German university agrees to abide by Chinese law

The Free University of Berlin, one of Germany’s top universities, has become the subject of criticism by the country’s lawmakers after a contract to help the university train up to 20 Chinese language teachers a year was obtained by local newspaper Tagesspiegel (in German).

Times Higher Education reports that the university “had signed a contract binding it to abide by Chinese law while accepting hundreds of thousands of euros [€500,000 or $548,967] from China to set up a professorship to establish a Chinese teacher training programme.” German lawmakers were quick to criticize the contract’s terms, per Times Higher Education:  

German lawmakers have criticized the Free University of Berlin (FU) over the terms, which critics fear give the Chinese government leverage to prevent teaching about subjects such as the 1989 Tiananmen Square massacre and Tibet.
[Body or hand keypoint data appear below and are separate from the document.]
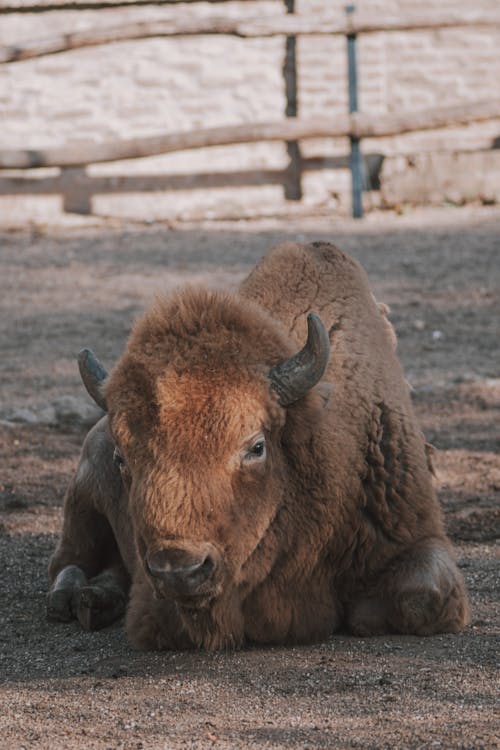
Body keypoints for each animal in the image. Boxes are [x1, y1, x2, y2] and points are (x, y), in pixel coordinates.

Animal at [47, 242, 468, 652]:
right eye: (122, 457)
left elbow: (420, 596)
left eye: (256, 447)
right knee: (68, 562)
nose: (179, 570)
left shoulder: (416, 535)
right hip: (82, 498)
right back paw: (75, 600)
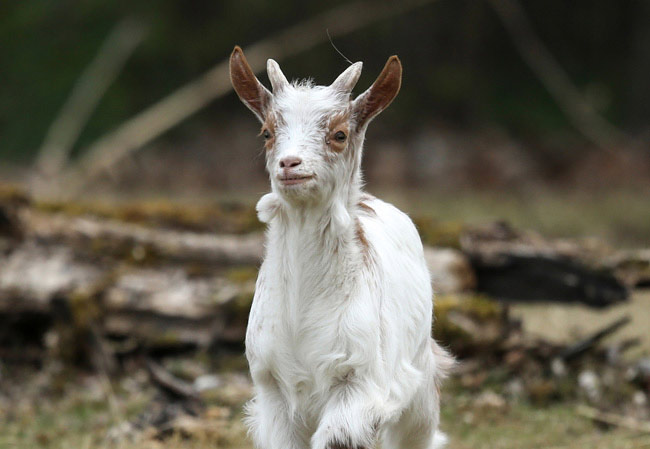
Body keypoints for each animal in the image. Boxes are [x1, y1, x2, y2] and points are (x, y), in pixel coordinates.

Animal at [229, 46, 453, 449]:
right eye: (267, 132)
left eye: (339, 134)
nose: (290, 163)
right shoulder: (271, 388)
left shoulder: (360, 383)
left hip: (420, 386)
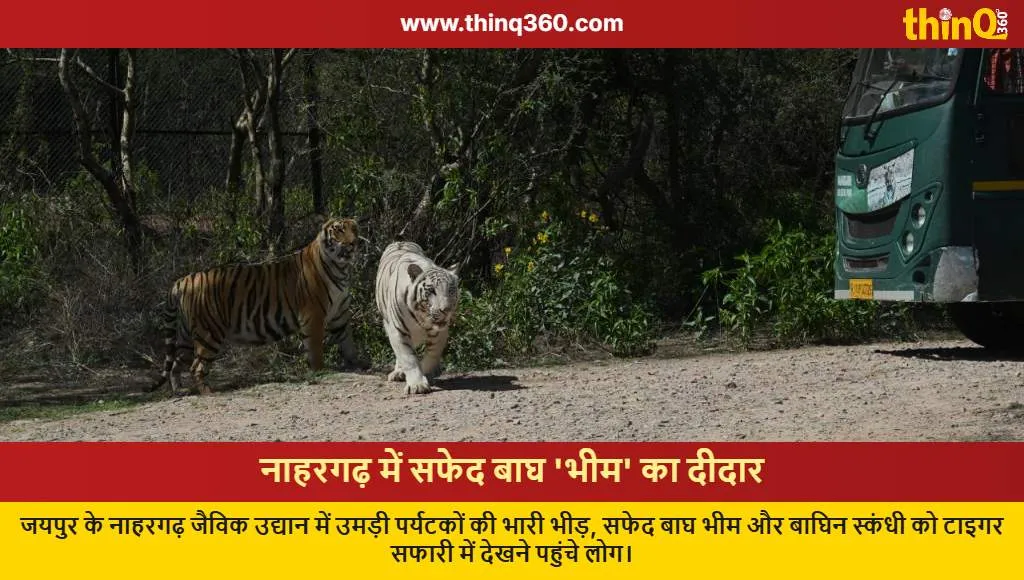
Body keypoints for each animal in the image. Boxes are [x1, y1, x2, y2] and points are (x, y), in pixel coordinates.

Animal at [151, 217, 366, 396]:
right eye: (339, 230)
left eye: (354, 229)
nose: (354, 242)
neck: (340, 268)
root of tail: (183, 280)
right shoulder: (314, 316)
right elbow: (315, 349)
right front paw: (321, 371)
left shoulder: (339, 314)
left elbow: (348, 342)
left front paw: (358, 364)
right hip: (209, 334)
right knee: (196, 366)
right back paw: (208, 392)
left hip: (187, 335)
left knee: (176, 362)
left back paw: (179, 391)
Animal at [374, 241, 460, 395]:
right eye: (431, 290)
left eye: (451, 290)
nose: (446, 310)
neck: (421, 316)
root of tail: (400, 241)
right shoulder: (398, 331)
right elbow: (409, 358)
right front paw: (418, 385)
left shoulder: (439, 333)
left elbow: (432, 355)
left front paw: (427, 375)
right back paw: (398, 373)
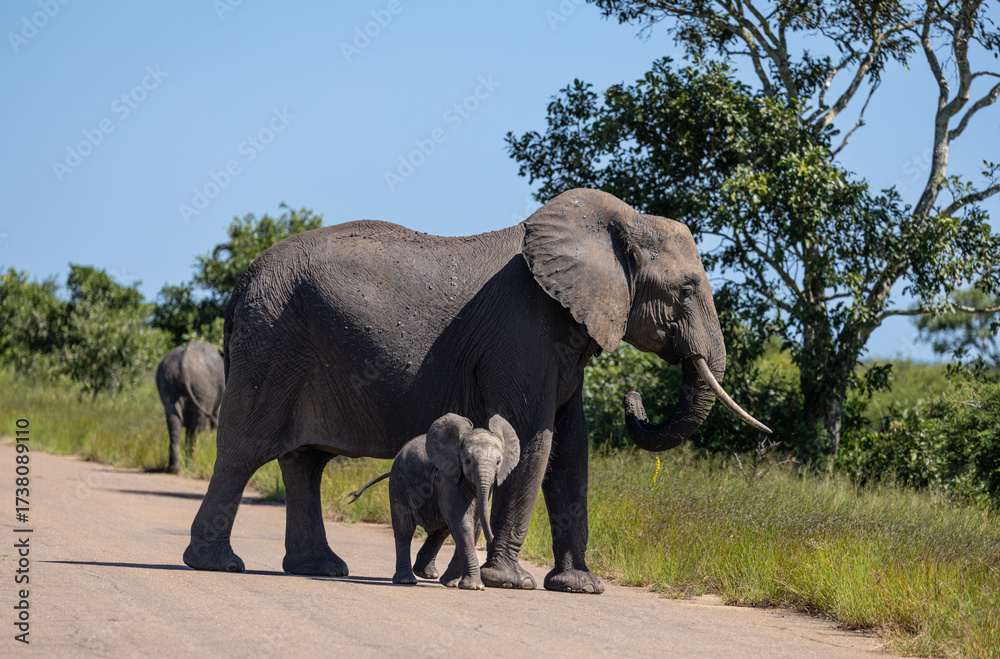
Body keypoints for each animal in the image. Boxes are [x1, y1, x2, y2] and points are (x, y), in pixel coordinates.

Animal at [156, 341, 225, 473]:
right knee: (196, 428)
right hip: (204, 389)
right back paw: (190, 462)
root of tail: (184, 364)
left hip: (169, 383)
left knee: (174, 424)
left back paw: (173, 469)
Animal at [349, 413, 520, 589]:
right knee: (405, 529)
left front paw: (452, 583)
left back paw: (428, 574)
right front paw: (474, 587)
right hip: (399, 482)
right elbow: (462, 524)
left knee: (440, 530)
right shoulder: (448, 481)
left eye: (499, 462)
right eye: (467, 461)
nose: (491, 538)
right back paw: (406, 580)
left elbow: (475, 526)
The contract, obtained by the Berlin newspaper Tagesspiegel, allows the Chinese side to reduce or halt funding if any element of the programme contravenes Chinese law.
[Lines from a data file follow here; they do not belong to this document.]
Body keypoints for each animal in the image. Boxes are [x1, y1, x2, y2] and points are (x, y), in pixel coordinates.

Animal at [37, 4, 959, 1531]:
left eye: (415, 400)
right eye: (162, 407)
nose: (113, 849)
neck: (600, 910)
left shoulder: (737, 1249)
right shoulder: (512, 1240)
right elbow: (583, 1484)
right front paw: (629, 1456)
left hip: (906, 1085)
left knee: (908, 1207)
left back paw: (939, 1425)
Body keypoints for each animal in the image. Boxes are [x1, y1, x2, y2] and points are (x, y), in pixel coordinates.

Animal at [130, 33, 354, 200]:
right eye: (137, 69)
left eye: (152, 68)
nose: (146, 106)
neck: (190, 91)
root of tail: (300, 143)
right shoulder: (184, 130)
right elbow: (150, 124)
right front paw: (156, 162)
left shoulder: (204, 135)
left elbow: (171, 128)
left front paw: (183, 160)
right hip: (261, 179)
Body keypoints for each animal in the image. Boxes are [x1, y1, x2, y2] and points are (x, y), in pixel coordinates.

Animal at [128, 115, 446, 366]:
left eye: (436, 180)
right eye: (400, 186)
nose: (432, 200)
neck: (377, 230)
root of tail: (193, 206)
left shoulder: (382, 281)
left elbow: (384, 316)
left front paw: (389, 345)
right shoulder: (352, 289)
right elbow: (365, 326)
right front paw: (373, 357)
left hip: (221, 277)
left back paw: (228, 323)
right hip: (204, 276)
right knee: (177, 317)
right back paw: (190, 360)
Other clauses also place the FU at the mercy of political pressure from China, critics argue. Each year, Hanban — the agency that runs controversial Confucius Institutes in Western universities and is the contractual partner of the FU — is allowed to revoke the agreement at its discretion, according to Tagesspiegel. If the FU wants to end the agreement, however, the conditions are more onerous.

The revelations follow a letter dated January 20 addressed to the university and signed by its alumni, including Sinologist David Missal, that called the academic agreement “untenable,” as it renders curriculum content susceptible to Chinese Communist Party influence.

Higher Times Education reports that the Berlin Senate will investigate the contract.